■ **Exercise description**
From the entries below, copy every line holding the word "along".

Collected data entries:
···

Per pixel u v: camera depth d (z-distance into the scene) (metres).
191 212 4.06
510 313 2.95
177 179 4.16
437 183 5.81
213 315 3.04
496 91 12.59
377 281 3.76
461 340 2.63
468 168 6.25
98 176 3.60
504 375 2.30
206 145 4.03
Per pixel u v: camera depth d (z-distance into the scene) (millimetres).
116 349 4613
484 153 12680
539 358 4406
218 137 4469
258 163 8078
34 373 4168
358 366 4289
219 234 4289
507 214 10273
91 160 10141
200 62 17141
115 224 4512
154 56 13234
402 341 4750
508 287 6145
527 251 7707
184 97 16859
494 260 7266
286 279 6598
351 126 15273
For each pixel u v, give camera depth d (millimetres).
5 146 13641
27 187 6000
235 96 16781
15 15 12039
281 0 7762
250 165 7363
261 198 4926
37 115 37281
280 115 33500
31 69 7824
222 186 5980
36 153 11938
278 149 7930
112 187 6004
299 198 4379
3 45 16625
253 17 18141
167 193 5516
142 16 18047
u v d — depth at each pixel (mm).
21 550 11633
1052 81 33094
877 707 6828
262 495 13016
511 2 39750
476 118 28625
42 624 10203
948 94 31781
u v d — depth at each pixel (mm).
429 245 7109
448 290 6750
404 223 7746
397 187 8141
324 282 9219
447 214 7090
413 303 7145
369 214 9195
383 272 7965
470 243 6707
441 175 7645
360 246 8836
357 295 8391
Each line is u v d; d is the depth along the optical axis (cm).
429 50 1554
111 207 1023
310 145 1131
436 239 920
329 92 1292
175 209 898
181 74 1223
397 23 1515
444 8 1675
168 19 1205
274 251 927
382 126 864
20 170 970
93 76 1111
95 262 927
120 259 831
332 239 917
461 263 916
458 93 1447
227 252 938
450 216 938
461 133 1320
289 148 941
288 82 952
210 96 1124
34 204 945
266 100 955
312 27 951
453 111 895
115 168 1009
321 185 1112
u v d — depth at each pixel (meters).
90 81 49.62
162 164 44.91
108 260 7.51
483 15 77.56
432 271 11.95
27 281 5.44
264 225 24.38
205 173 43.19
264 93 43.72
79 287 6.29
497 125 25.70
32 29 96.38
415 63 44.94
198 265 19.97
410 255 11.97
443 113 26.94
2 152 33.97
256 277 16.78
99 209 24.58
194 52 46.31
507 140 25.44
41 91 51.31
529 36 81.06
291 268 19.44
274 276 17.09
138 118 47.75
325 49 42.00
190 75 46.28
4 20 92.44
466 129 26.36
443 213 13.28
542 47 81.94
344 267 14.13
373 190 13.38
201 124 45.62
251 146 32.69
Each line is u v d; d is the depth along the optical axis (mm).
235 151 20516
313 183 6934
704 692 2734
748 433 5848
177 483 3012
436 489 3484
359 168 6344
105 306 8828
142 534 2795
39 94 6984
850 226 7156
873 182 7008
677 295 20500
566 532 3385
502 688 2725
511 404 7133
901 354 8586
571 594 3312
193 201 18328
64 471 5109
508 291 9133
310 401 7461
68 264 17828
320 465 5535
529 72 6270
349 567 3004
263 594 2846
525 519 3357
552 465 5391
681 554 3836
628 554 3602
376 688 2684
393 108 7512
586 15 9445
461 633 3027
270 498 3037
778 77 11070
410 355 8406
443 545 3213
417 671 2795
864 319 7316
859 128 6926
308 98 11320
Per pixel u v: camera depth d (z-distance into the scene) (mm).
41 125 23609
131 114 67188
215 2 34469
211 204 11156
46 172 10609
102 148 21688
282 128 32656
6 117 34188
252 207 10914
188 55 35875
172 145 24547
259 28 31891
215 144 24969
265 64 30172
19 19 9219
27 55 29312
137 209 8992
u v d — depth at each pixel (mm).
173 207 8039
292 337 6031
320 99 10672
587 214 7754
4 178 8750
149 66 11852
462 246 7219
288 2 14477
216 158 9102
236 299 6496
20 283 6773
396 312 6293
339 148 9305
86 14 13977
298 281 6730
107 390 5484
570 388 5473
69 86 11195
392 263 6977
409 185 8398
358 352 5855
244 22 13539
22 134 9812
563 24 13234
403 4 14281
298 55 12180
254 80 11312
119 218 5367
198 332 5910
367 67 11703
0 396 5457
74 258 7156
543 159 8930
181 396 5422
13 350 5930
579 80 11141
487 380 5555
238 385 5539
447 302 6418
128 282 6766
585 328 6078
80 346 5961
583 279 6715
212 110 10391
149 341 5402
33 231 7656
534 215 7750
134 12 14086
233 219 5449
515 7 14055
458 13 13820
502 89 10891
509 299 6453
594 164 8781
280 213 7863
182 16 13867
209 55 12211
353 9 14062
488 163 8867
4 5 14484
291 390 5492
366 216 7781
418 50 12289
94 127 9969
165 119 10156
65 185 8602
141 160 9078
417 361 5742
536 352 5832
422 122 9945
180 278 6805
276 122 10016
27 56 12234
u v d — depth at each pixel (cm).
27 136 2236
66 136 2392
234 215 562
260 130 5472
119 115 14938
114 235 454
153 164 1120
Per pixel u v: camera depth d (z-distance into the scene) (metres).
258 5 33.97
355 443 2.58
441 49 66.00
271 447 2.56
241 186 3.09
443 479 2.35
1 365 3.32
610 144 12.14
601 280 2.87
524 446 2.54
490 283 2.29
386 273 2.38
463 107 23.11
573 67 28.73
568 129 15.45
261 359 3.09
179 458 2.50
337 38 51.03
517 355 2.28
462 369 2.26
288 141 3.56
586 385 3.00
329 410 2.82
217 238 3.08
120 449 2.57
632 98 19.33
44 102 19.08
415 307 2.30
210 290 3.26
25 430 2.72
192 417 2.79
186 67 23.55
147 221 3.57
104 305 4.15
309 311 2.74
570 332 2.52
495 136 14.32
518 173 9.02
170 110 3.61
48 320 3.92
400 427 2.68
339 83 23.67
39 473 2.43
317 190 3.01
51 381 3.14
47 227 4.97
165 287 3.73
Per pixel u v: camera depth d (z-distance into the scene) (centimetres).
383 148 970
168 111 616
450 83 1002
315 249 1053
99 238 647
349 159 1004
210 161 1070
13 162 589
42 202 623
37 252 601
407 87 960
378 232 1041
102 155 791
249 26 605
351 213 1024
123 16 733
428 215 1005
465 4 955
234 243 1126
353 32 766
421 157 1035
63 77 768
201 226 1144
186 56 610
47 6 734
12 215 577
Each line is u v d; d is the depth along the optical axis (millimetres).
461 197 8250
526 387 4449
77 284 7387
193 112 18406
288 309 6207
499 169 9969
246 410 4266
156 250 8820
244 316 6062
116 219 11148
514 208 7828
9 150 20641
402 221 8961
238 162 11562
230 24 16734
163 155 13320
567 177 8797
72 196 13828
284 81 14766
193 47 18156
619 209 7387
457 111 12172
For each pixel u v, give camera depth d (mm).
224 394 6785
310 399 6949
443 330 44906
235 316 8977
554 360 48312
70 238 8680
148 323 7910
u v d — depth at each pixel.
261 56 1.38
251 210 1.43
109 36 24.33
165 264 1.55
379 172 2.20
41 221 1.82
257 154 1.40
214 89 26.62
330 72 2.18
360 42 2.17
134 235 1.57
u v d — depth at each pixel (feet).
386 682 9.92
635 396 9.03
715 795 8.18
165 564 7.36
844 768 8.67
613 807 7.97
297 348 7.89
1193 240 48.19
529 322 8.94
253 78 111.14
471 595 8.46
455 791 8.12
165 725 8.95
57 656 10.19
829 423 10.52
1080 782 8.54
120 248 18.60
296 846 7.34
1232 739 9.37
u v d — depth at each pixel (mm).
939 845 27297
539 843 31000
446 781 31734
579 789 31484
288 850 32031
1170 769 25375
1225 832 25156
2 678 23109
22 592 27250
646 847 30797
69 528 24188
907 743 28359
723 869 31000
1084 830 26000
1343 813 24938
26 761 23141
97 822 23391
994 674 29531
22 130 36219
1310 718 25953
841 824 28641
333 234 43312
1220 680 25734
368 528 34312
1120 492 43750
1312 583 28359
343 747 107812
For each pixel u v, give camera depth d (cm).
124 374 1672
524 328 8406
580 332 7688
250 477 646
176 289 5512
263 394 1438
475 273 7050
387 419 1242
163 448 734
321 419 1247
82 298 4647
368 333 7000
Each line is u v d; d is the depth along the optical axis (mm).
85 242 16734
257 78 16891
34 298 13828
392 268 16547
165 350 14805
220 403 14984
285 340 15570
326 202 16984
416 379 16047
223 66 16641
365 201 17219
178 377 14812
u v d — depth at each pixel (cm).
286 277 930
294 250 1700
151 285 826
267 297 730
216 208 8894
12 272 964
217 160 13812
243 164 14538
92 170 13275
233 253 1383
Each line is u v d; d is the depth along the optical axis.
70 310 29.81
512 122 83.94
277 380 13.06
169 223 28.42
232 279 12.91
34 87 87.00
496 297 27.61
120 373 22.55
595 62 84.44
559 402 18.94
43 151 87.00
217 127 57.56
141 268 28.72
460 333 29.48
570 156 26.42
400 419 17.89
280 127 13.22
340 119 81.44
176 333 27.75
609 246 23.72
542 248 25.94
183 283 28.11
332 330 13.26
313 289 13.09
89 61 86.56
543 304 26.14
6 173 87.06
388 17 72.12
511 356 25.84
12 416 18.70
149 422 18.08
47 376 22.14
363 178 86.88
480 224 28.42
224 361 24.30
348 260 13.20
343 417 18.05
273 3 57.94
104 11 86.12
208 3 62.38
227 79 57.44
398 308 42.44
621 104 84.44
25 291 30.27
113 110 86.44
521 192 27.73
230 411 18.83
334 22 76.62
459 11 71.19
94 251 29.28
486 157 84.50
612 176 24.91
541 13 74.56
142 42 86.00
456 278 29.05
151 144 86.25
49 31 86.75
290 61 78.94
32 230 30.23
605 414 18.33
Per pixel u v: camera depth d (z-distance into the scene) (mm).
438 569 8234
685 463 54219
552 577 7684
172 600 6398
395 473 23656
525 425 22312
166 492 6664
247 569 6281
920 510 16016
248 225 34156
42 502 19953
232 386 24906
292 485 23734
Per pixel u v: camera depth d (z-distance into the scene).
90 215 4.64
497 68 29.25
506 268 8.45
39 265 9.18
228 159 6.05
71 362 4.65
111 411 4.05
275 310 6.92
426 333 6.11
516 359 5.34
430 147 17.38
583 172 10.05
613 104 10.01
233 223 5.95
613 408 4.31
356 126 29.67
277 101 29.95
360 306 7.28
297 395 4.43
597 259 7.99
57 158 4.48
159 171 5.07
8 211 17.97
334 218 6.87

···

■ **Expected answer**
Each line is u v d; d is the depth along the optical axis (cm).
Each line is u v d; d is the depth along the optical axis (mm).
Each line is u v d; d is the depth along the optical axis (millimetres).
Each line is u v d; d is the depth along the optical axis (mm).
Each line is u v d; d is the depth along the optical axis.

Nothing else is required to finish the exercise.